Crowds of angry players surrounding referees to complain about decisions could soon be a thing of the past in Norway as the country’s football association (NFF) considers a move to allow only team captains to talk to officials.

With Norway’s Tippeligaen due to kick off on Friday, the suggestion came from the captains themselves following a meeting called by NFF general secretary Kjetil Siem to find ways to reduce both stoppages and conflicts during games.

“We spoke a lot about how we can strengthen the captain’s role, and how it can be clarified even more, Lillestrom captain Frode Kippe told newspaper Verdens Gang.
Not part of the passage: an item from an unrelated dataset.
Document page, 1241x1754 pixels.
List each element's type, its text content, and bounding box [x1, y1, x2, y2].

One move may be to follow in the footsteps of rugby union and make team captains the first point of contact for match officials.
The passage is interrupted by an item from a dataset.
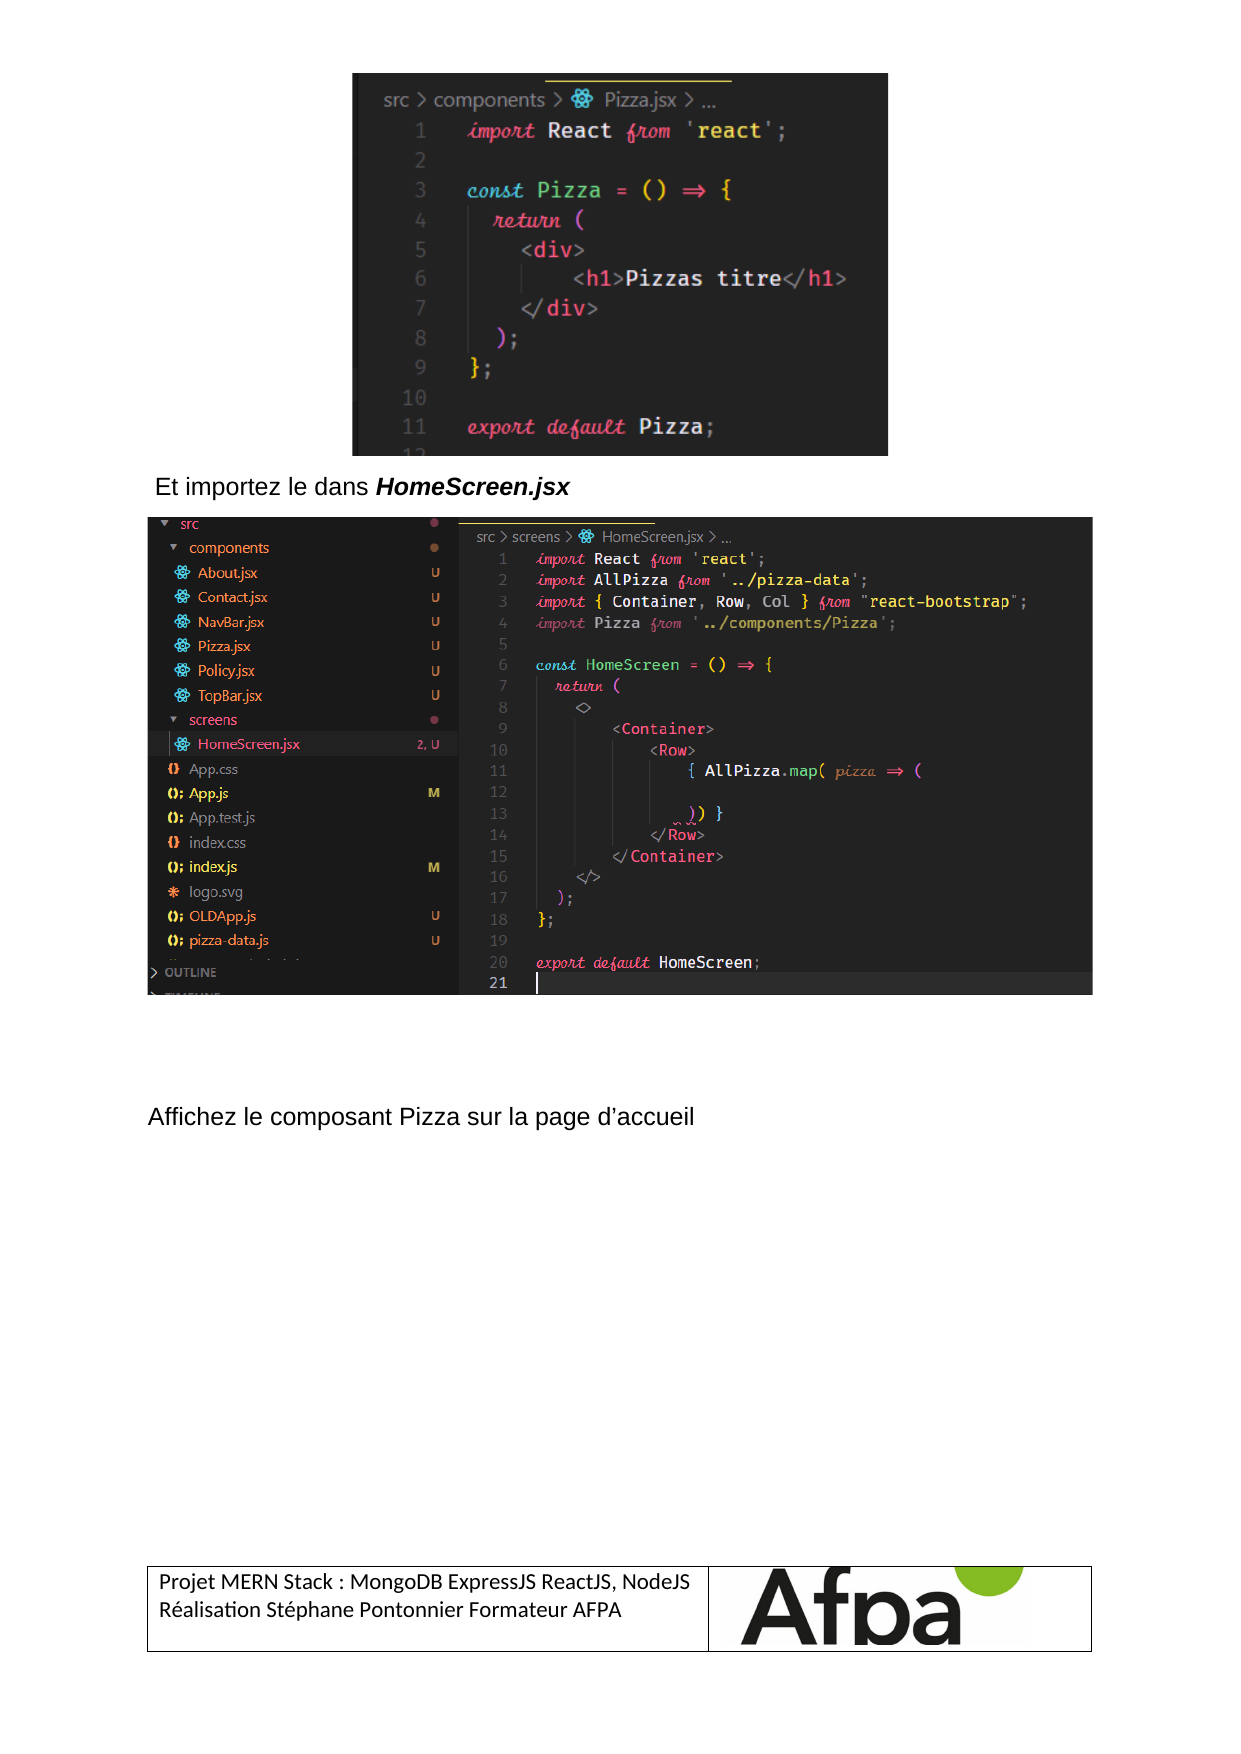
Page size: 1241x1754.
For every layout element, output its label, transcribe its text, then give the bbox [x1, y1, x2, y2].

“It may be that only the captain is allowed to talk to the referee, and that the other players talk to the captain. It has been tried in other sports to give the captain a more prominent role,” said former Liverpool and Stoke City defender Kippe.

Rune Pedersen, head of referees at the NFF, told Reuters he welcomed the suggestion and that it was now being considered by the association.

“It’s hasn’t been confirmed yet, but it’s a debate we’re going to have and it may be tried for some part of the season,” he said.

While Pedersen sees the advantages of having a dialogue with captains on the field, there are still some issues to be ironed out around the practicalities.

“We see some benefits from it, but if you allow the captain to be the speaker and he’s far away from it (the action) and the referee has to talk to someone else, it would be a little strange.

“Also, if the goalkeeper is the captain and is allowed to speak on behalf of the team, there might be more stoppages in the game, so we have still not settled it.”

Pedersen said that Norway was no worse than any other league when it comes to emotions boiling over on the field, and that the intention was to make games more free-flowing by reducing stoppages.

“I think in Norway, as in all other countries, it depends on the occasion, the temperature in the game and if some special things happen.

“But normally I would say that the atmosphere between the referee, the coaches, the media and the players is acceptable.”